Никандров рассмеялся: он был сейчас беспричинно весел.
– Располагайся, Ленюшка, – сказал Воронцов, сбрасывая свое легкое пальтецо, – я тебе уступлю свое лежбище, а сам устроюсь на полу, по-фронтовому.
– Я тебя стеснять не стану, Виктор, я в отель двинусь: там можно будет пресс-конференцию собрать, с издателями встретиться.
Воронцов как-то странно глянул на Никандрова, и легкое подобие усмешки изменило его лицо, и стало оно грустным и пронзительно-красивым.
– Ну-ну, – сказал он. – Денег-то у тебя сколько?
– Денег нет… Так, мелочь, долларов двадцать… Зато я привез рукопись нового романа.
Воронцов достал из маленького шкафчика водку, пару крутых яиц и круг ноздрястого, ярко-желтого сыра.
– О чем роман?
– О декабристах.
Лицо Воронцова замерло, и он негромко спросил:
– А кому здесь декабристы нужны?
– Ох уж этот скепсис российский!
– Ну-ну, – повторил Воронцов и разлил водку по стаканам.
– Граненые, – заметил Никандров, – как у твоего егеря в Сосновке.
– У Елизарушки, – сказал Воронцов, и лицо его потеплело, дрогнуло, – как-то сейчас старик? Любил он меня и верен был исступленной верностью – такая есть только у русских егерей. – Он отрезал два толстых ломтя сыра и добавил: – И жен.
– Но уж если они изменяют – и жены и егеря, – тоже по-русски: до одури и безжалостно.
– В том, что произошло с Верой, повинен я.
– Я не о Вере… Елизарушка первым твой дом в Сосновке поджег и коням глаза выкалывал… штопором…
– Этого быть не может, Леня. Сейчас невесть что про человека скажут – просто так, скуки ради…
Никандров видел Елизарушку, когда жил в соседней деревеньке, – обросший, седеющий, в рванье, – кто бы в нем тогда признал блистательного петербургского литератора, – сам видел, как Елизарушка рвал на тощей своей, с выпирающими, угластыми ключицами груди рубаху и кричал: «Попили нашу кровушку, паразиты! Хватит!»

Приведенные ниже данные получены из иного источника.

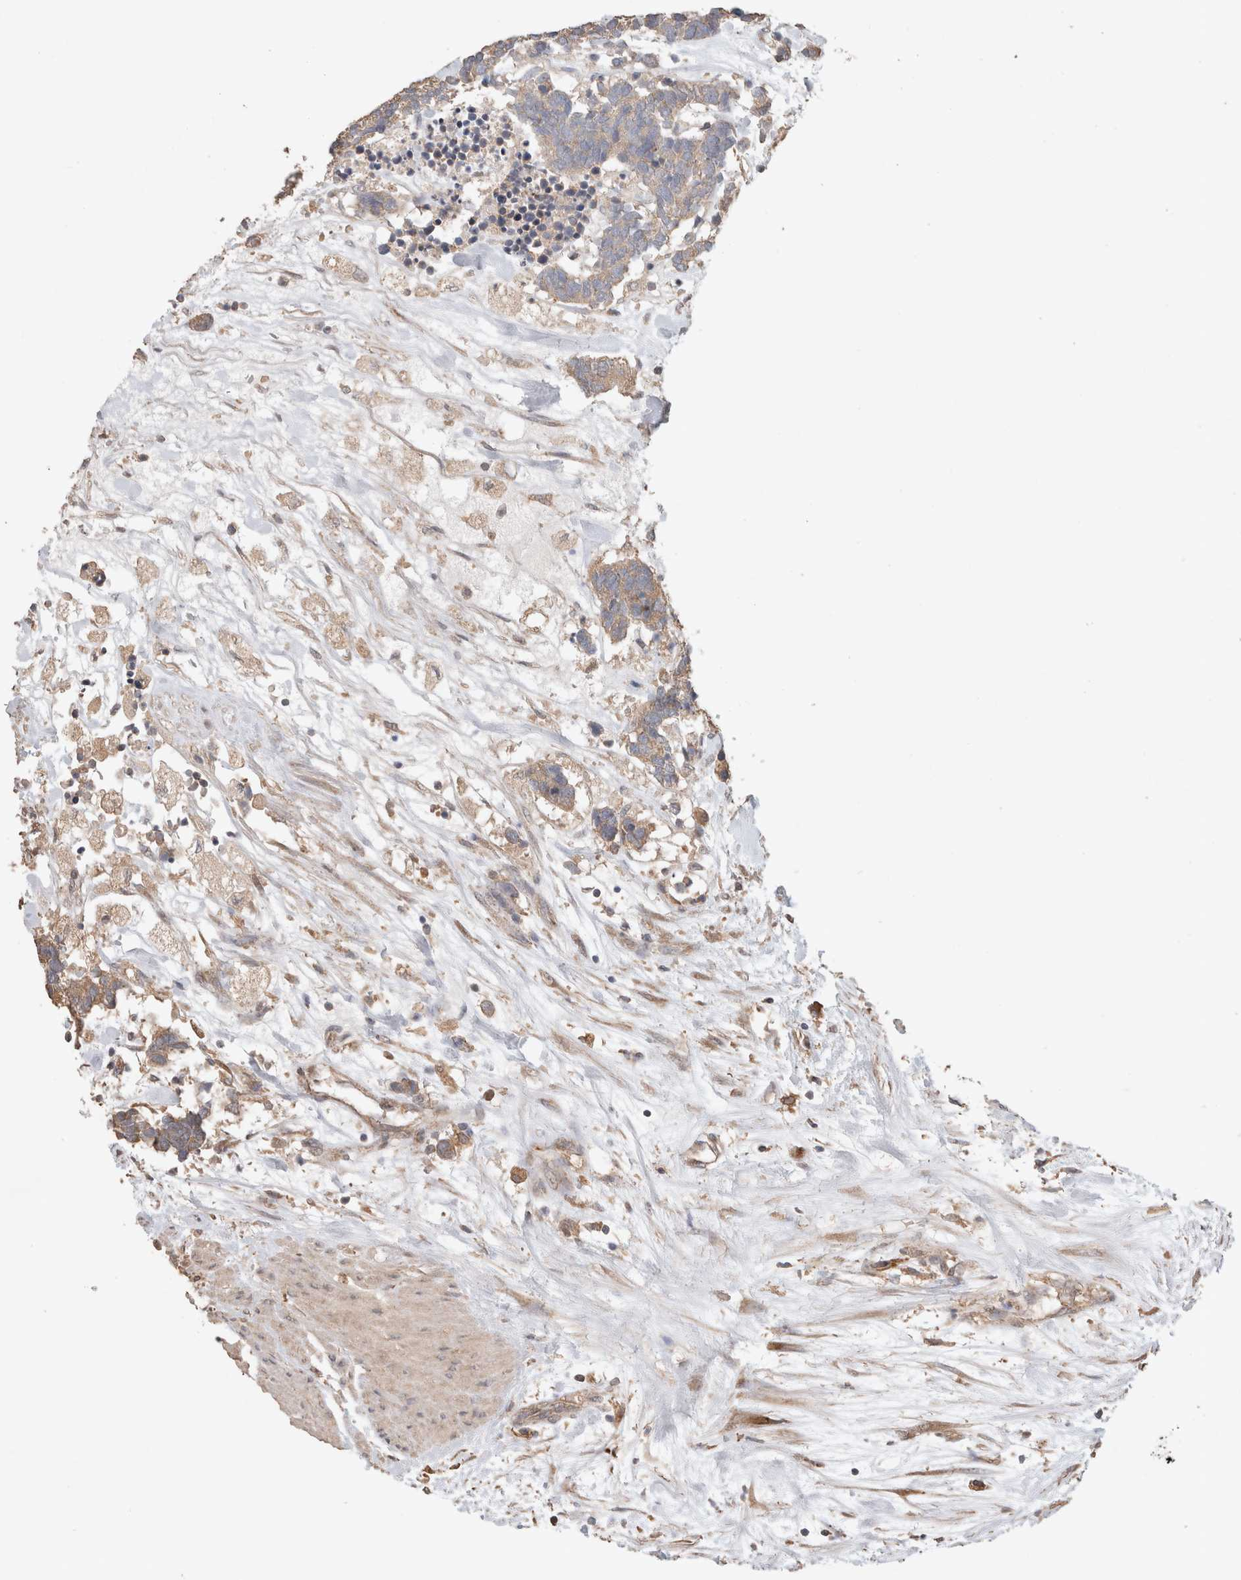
{"staining": {"intensity": "weak", "quantity": ">75%", "location": "cytoplasmic/membranous"}, "tissue": "carcinoid", "cell_type": "Tumor cells", "image_type": "cancer", "snomed": [{"axis": "morphology", "description": "Carcinoma, NOS"}, {"axis": "morphology", "description": "Carcinoid, malignant, NOS"}, {"axis": "topography", "description": "Urinary bladder"}], "caption": "Tumor cells exhibit weak cytoplasmic/membranous expression in about >75% of cells in carcinoid.", "gene": "HROB", "patient": {"sex": "male", "age": 57}}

– Может быть, ты прав, – ответил Никандров, не желая делать больно товарищу, и впервые за все время внимательно осмотрел комнату Воронцова. Он увидел большие, расплывшиеся пятна на потолке, отошедшие, несвежие обои, плохо покрашенный пол; под ножку стола была подоткнута сложенная в несколько раз газета.
– Ну, за встречу, Леня.
Они молча выпили, подышали хлебом.
– Господи, как я завидую, что ты еще сегодня в России был…
– Не завидуй, Виктор. Ты здесь, у себя в ко… – Никандров осекся было, но Воронцов помог ему:
– В конуре, в конуре, ты не щади, Леня. В конуре. Как пес. Хотя мои псы в доме жили, под библиотекой, помнишь, там еще ты раз уснул на святки вместе с борзой… Как ее? Лизавета, кажется. Верно, мы ее из Джерри перекрестили… В конуре, Леня… Ну, еще? В угон хорошо ляжет хлебное вино.
– Погоди, продам роман, и махнем в Париж, там наших полно.
– В Берлине больше.
Они выпили еще по стакану. Воронцов длинноного, складно поднялся и, как все кавалеристы, легко ступая, пошел к двери.
– Я сейчас. Предупрежу хозяина, что вернемся под утро. У меня теперь хозяин. Я у хозяев живу, Леня.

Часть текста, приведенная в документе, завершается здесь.